🟢 Verified 📰 News

Japan approves the crypto law traders wanted — but the 20% tax may wait until 2028

· ✍️ altrookie editorial · 👁️ Read-only

Japan has passed a major overhaul of how it regulates crypto, moving the industry under the same law that governs financ…


Japan has passed a major overhaul of how it regulates crypto, moving the industry under the same law that governs financial instruments and paving the way for a flat 20% tax on crypto gains. The catch for traders: the new rules and the lower tax rate may not actually take effect until 2027 or 2028.

On July 15, Japan's upper house approved Cabinet Bill 57 by a majority vote, completing its passage through the Diet. The law shifts regulated crypto activity out of the Payment Services Act and into the Financial Instruments and Exchange Act (FIEA) — the framework used for traditional markets. Crypto stays legally distinct from securities, but it gains a securities-style rulebook covering disclosure, registration, custody, customer safeguards and insider-trading controls.

The timing is deliberately open-ended. The core provisions take effect on a date set by Cabinet order within one year of the law being promulgated. If that happens during 2026, the tax rules would start on January 1, 2027; if it slips into 2027, the start moves to January 1, 2028. In other words, the government's own timing decides which year applies.

The tax change is the part many traders were waiting for. Once active, qualifying gains would be taxed at a combined 20% — a 15% national income tax plus a 5% local tax. That rate only applies when investors sell eligible tokens through registered Japanese crypto businesses and the assets appear on Japan's official register. Losses within the same crypto category can be carried forward for up to three years.
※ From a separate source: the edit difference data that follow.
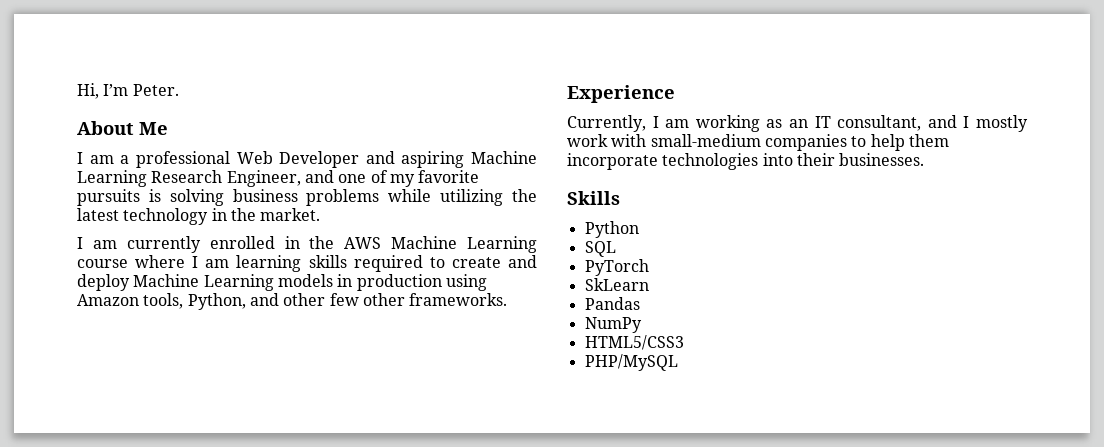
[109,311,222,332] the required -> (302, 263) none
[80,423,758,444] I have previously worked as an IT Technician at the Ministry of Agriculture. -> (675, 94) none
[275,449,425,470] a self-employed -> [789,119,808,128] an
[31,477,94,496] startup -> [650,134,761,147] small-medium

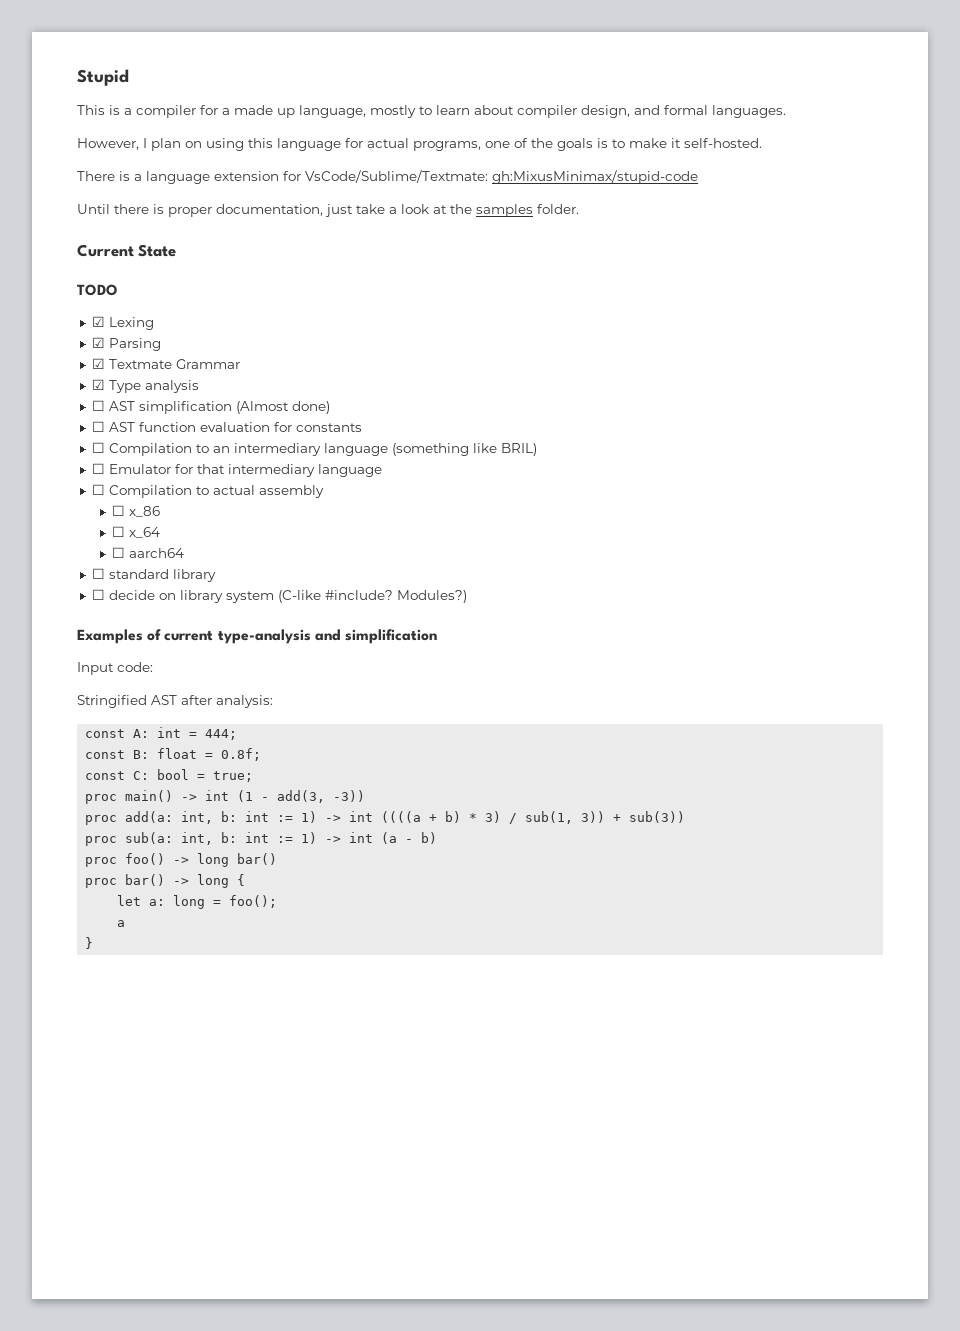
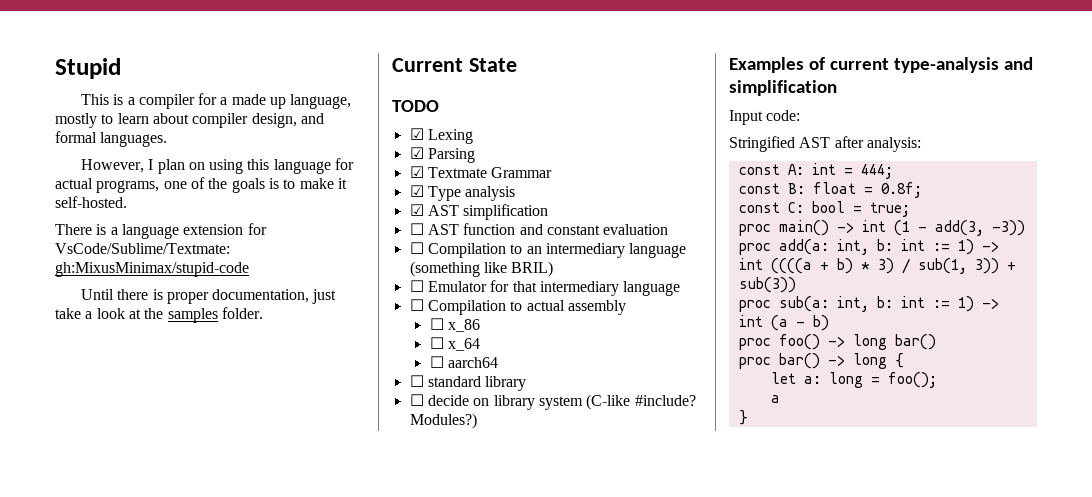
[91,400,105,411] ☐ -> [409,204,424,216] ☑
[235,401,330,414] (Almost done) -> (549, 212) none
(196, 427) none -> [519,224,600,235] and constant
[273,422,362,432] for constants -> (669, 229) none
For now, the tax side is on the books but dormant. Japan promulgated the relevant tax amendments back in March, but those provisions stay inactive until the FIEA change is switched on. Detailed operating requirements for exchanges still have to be filled in through further Cabinet orders and regulator ordinances.
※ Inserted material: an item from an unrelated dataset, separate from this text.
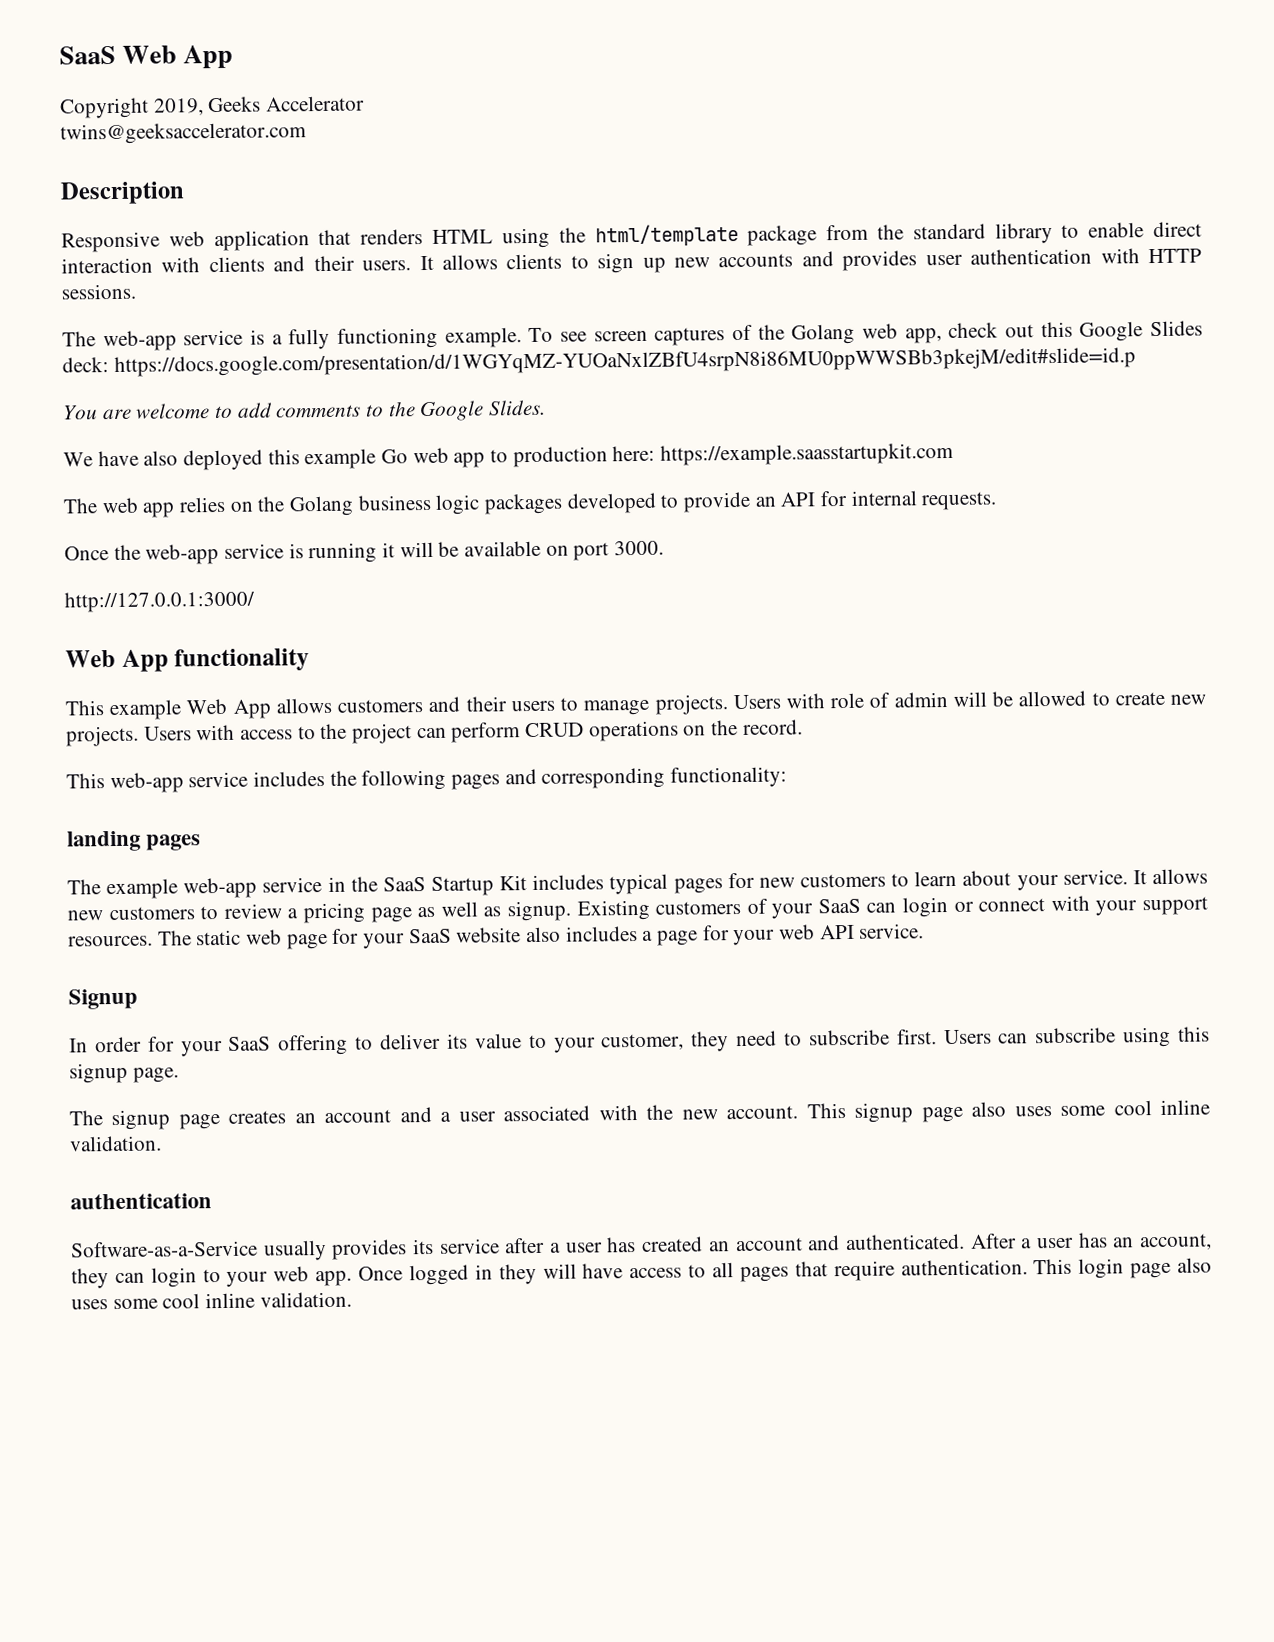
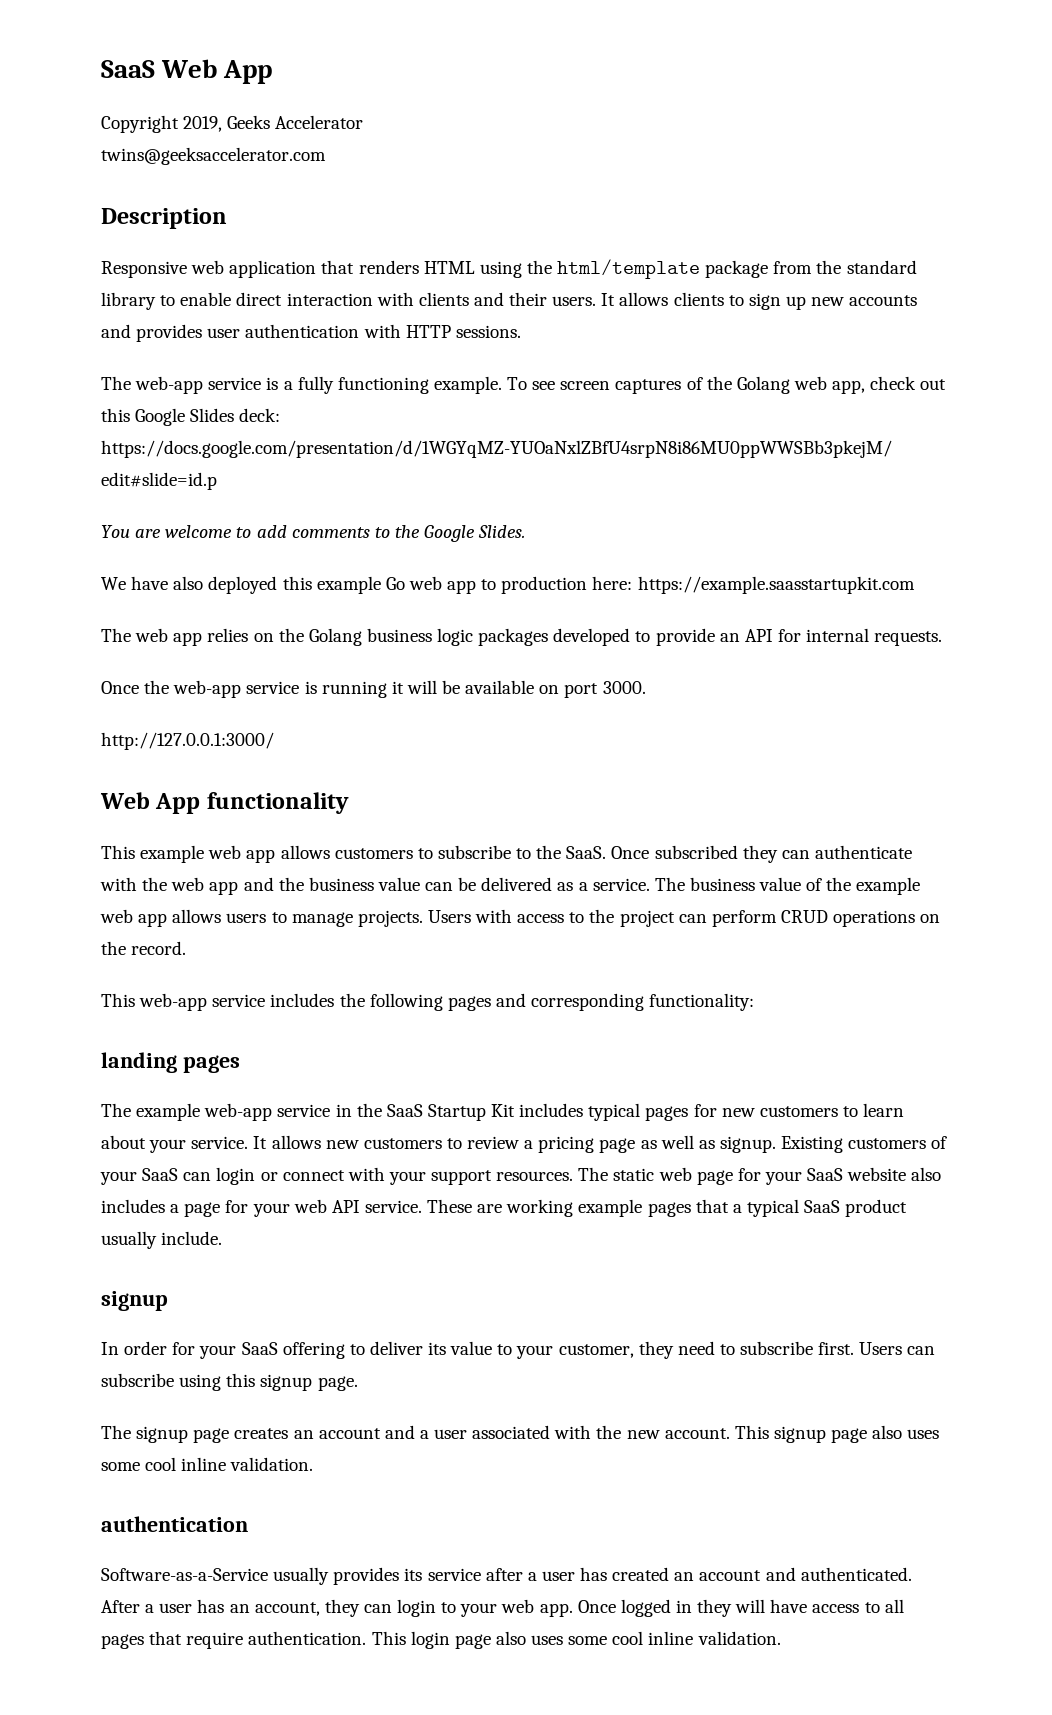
[186,696,507,719] Web App allows customers and their -> [208,845,912,863] [100,877,921,895] [100,909,222,927] web app allows customers to subscribe to the SaaS. Once subscribed they can authenticate with the web app and the business value can be delivered as a service. The business value of the example web app allows
[830,690,1207,709] [66,724,236,747] role of admin will be allowed to create new projects. Users with -> (513, 916) none
[68,988,138,1010] // Signup -> [427,1199,908,1217] [101,1231,223,1249] [101,1291,168,1311] These are working example pages that a typical SaaS product usually include. // signup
For beginners watching from outside Japan, this is a reminder that a headline saying a law "passed" rarely means the rules apply today. Tax and market regulations often arrive with long delays and fine print about which transactions qualify. If you ever deal with crypto taxes in your own country, the same caution applies — check when a rule actually takes effect, and exactly what it covers. Information, not advice.